L'arrêté interministériel signé le 20 juillet 2026 par les ministères des Finances et du Numérique suscite une vive controverse au sein de l'écosystème technologique congolais. Plusieurs entrepreneurs, développeurs et promoteurs de startups estiment que les nouvelles dispositions pourraient freiner le développement de l'économie numérique en République démocratique du Congo.

Au cœur des préoccupations figurent les droits d'autorisation imposés aux entreprises du secteur numérique, dont les montants, selon les critiques, pourraient atteindre plusieurs dizaines de milliers de dollars.
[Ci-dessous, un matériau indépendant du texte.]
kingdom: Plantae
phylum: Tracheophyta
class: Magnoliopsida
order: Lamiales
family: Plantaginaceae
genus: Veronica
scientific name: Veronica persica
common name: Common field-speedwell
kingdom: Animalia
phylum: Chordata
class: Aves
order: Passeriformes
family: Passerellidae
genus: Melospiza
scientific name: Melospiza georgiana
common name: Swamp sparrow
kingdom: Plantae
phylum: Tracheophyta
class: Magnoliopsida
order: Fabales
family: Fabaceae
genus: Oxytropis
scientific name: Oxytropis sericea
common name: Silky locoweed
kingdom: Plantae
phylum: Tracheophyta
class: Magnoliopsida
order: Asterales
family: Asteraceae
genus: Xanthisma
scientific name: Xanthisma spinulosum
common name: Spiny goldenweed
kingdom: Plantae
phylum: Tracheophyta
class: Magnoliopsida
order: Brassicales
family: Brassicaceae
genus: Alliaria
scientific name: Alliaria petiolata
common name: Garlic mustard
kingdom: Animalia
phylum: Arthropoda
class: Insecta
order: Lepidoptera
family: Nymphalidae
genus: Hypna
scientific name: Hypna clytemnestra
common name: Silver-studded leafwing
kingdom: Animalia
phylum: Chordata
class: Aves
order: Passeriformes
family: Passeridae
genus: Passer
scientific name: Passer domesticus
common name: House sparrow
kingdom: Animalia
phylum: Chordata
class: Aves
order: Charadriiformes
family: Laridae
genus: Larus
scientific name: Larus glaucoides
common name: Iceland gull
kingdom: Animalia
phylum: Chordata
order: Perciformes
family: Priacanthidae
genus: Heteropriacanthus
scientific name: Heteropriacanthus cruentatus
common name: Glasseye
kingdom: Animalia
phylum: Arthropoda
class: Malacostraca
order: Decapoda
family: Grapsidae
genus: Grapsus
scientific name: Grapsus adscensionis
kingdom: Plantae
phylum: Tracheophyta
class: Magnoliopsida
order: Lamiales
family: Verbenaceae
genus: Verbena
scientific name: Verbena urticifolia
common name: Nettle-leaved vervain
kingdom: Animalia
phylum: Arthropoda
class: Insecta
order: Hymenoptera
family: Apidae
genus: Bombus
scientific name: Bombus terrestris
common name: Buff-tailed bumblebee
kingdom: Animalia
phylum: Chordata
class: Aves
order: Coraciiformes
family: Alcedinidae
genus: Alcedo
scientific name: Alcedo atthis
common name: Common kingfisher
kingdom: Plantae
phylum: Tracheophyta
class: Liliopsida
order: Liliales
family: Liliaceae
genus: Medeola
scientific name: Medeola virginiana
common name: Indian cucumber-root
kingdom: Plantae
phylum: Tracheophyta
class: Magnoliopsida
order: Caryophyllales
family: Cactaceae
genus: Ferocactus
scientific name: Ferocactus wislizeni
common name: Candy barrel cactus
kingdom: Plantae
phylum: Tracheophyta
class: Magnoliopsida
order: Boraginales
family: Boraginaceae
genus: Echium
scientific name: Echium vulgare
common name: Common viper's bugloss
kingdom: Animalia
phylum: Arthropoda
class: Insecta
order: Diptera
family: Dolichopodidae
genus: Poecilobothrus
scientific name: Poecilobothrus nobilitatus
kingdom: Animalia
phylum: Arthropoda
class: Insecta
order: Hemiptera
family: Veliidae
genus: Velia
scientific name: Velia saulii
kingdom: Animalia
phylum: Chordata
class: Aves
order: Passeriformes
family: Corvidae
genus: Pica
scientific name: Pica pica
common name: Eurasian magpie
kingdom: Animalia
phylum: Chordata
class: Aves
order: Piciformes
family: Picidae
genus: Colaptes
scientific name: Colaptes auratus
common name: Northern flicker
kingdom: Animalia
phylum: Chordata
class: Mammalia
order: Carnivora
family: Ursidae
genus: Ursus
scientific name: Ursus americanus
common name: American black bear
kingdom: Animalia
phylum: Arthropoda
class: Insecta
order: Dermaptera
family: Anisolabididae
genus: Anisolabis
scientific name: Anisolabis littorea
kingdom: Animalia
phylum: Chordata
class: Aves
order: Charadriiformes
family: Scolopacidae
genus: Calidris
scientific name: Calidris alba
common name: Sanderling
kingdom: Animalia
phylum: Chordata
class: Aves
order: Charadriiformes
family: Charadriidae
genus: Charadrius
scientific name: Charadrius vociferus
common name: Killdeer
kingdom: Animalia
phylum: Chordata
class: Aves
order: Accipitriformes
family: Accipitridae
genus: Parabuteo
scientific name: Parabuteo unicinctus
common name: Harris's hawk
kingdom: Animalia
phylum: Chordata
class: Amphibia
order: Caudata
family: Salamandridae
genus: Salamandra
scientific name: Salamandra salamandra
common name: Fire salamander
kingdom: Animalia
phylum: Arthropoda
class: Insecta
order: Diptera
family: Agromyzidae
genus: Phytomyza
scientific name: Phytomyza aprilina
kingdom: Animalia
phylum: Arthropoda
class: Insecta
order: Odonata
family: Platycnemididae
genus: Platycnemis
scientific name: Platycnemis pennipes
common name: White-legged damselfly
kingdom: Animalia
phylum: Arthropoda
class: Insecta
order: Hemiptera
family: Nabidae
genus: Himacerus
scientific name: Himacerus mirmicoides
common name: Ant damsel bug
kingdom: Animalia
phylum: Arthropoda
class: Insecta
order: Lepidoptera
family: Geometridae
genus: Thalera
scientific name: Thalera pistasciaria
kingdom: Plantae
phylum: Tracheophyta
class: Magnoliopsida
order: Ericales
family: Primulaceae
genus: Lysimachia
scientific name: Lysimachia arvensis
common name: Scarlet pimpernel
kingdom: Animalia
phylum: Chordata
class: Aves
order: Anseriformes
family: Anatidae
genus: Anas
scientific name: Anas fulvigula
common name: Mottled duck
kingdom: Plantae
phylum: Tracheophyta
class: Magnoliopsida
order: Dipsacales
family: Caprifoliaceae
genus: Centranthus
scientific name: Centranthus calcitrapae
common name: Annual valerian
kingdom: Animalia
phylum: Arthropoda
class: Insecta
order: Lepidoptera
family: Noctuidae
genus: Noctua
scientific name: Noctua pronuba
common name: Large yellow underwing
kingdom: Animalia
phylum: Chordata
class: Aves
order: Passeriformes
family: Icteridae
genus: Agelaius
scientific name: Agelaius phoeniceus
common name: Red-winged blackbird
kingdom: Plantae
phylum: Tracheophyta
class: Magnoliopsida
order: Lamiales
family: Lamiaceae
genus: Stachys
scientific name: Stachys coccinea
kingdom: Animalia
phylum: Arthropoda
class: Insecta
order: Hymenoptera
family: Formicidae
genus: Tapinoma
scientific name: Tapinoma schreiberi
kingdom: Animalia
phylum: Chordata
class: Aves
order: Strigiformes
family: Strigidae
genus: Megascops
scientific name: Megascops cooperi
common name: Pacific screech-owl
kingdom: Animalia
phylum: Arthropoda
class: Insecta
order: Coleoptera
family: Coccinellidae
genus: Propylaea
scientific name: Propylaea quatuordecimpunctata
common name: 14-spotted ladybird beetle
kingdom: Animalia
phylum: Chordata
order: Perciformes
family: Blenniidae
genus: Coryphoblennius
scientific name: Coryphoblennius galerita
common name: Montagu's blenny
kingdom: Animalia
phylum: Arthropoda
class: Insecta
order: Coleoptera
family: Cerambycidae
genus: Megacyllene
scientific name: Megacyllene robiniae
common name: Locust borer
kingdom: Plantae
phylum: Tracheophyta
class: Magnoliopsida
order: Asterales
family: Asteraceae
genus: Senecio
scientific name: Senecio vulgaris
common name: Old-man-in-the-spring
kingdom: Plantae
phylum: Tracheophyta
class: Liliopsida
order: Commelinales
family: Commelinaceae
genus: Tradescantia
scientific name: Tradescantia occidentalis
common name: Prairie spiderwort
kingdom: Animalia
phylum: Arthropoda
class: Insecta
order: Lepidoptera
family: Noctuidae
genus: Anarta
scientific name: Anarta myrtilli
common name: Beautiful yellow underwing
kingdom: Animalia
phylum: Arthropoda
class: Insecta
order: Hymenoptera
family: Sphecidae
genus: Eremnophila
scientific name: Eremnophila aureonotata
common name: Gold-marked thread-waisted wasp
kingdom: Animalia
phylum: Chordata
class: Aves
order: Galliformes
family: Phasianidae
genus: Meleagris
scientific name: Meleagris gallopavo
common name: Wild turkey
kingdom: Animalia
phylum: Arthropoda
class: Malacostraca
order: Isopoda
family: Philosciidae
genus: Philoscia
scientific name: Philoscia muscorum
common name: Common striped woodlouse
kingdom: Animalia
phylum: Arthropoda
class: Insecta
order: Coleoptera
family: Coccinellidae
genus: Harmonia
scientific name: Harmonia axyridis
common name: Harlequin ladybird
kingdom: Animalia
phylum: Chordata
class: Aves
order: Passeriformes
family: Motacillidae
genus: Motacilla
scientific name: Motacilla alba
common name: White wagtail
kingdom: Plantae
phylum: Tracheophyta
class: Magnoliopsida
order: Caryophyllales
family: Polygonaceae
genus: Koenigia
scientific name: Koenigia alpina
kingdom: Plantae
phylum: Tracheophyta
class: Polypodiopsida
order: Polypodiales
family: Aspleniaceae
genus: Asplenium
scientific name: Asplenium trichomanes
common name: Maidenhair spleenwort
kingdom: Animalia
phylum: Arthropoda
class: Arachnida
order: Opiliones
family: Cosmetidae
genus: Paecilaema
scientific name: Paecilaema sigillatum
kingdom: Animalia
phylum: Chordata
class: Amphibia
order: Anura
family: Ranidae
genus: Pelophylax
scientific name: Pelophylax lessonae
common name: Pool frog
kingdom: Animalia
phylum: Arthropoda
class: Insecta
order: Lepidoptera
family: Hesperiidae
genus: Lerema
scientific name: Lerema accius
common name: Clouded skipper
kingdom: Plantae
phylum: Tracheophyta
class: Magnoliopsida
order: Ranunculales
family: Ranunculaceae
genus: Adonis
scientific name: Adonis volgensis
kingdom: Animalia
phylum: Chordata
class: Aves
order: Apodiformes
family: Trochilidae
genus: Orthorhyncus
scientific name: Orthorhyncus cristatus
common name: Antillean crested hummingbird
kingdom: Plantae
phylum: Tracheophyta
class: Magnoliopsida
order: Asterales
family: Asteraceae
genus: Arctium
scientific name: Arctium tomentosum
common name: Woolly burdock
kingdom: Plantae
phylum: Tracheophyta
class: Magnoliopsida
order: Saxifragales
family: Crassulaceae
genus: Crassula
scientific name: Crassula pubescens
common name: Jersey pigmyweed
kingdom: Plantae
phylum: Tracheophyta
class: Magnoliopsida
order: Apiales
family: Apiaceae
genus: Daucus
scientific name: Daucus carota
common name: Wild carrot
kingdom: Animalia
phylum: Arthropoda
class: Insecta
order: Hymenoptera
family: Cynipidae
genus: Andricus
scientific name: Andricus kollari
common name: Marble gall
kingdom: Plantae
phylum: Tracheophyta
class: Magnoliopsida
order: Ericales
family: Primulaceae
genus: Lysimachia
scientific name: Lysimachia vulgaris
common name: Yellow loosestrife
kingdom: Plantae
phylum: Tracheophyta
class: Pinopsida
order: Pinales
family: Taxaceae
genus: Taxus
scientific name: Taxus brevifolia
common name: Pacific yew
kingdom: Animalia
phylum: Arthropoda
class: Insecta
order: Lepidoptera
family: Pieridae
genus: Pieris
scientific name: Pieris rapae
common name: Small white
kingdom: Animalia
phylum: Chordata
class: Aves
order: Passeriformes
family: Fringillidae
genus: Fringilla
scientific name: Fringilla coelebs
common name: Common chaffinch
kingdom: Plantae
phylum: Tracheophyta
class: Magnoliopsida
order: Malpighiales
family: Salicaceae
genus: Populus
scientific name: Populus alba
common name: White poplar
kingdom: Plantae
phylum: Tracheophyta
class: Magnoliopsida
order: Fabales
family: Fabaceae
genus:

Pour de nombreux acteurs, cette mesure représente une contrainte financière importante, particulièrement pour les jeunes entreprises innovantes qui évoluent encore sans revenus significatifs.

Les détracteurs de cet arrêté estiment qu'à l'heure où le chômage touche une grande partie de la jeunesse congolaise, les politiques publiques devraient prioritairement encourager l'entrepreneuriat, soutenir l'innovation et favoriser la création d'emplois, plutôt que d'alourdir les conditions d'accès au marché.

« Soumettre des startups, parfois encore sans aucun revenu, à des droits d'autorisation aussi élevés constitue une aberration économique », soutiennent plusieurs voix du secteur, qui redoutent un ralentissement de l'innovation locale, une baisse des investissements et une migration de certaines activités vers le secteur informel.

Les critiques rappellent également que la RDC affiche l'ambition de développer une économie numérique compétitive et de promouvoir l'innovation technologique à travers le Startup Act. À leurs yeux, les nouvelles dispositions réglementaires risquent d'entrer en contradiction avec ces objectifs en compliquant davantage l'environnement des jeunes entreprises innovantes.

Face à cette situation, plusieurs acteurs de l'écosystème numérique plaident pour une révision de l'arrêté interministériel et l'ouverture d'un dialogue entre le gouvernement, les startups, les incubateurs, les investisseurs et les organisations professionnelles du secteur.

Pour ces derniers, un cadre réglementaire adapté devrait concilier les impératifs de régulation avec la nécessité de préserver un environnement favorable à l'innovation, à l'investissement et à la compétitivité du numérique congolais.